Apart from the images, the entire listing below must be restated word for word.
*** Given records Section Begins ***
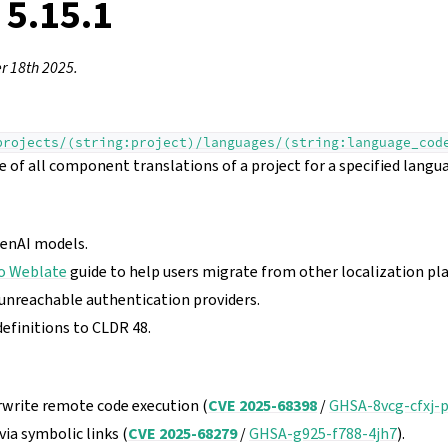
 5.15.1
 18th 2025.
projects/(string:project)/languages/(string:language_cod
e of all component translations of a project for a specified langu
penAI models.
to Weblate
guide to help users migrate from other localization pl
 unreachable authentication providers.
efinitions to CLDR 48.
erwrite remote code execution (
CVE 2025-68398
/
GHSA-8vcg-cfxj-
 via symbolic links (
CVE 2025-68279
/
GHSA-g925-f788-4jh7
).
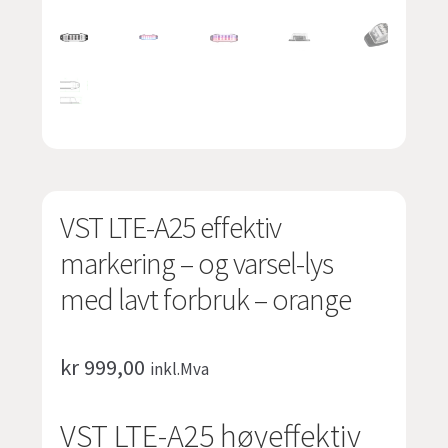
undermen
Fold
TILBUD
ut
undermen
VST LTE-A25 effektiv
markering – og varsel-lys
med lavt forbruk – orange
kr
999,00
inkl.Mva
VST LTE-A25 høyeffektiv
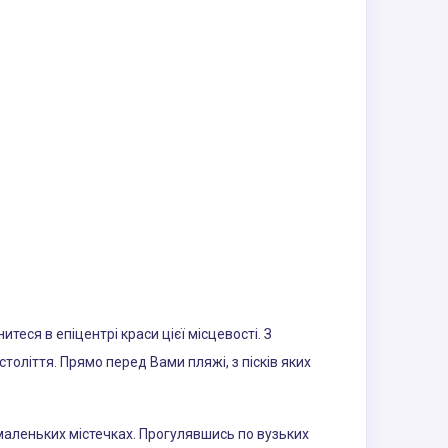
теся в епіцентрі краси цієї місцевості. З
століття. Прямо перед Вами пляжі, з пісків яких
 маленьких містечках. Прогулявшись по вузьких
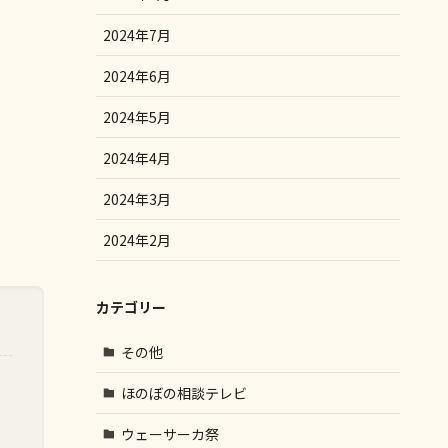
2024年7月
2024年6月
2024年5月
2024年4月
2024年3月
2024年2月
カテゴリー
その他
ほのぼの相談テレビ
ウェーサーカ祭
*** Given records Section Ends ***
• [Task response]
 5.15.1
 18th 2025.
projects/(string:project)/languages/(string:language_cod
e of all component translations of a project for a specified langu
penAI models.
to Weblate
guide to help users migrate from other localization pl
 unreachable authentication providers.
efinitions to CLDR 48.
erwrite remote code execution (
CVE 2025-68398
/
GHSA-8vcg-cfxj-
 via symbolic links (
CVE 2025-68279
/
GHSA-g925-f788-4jh7
).
undermen
Fold
TILBUD
ut
undermen
VST LTE-A25 effektiv
markering – og varsel-lys
med lavt forbruk – orange
kr
999,00
inkl.Mva
VST LTE-A25 høyeffektiv
теся в епіцентрі краси цієї місцевості. З
століття. Прямо перед Вами пляжі, з пісків яких
 маленьких містечках. Прогулявшись по вузьких
2024年7月
2024年6月
2024年5月
2024年4月
2024年3月
2024年2月
カテゴリー
その他
ほのぼの相談テレビ
ウェーサーカ祭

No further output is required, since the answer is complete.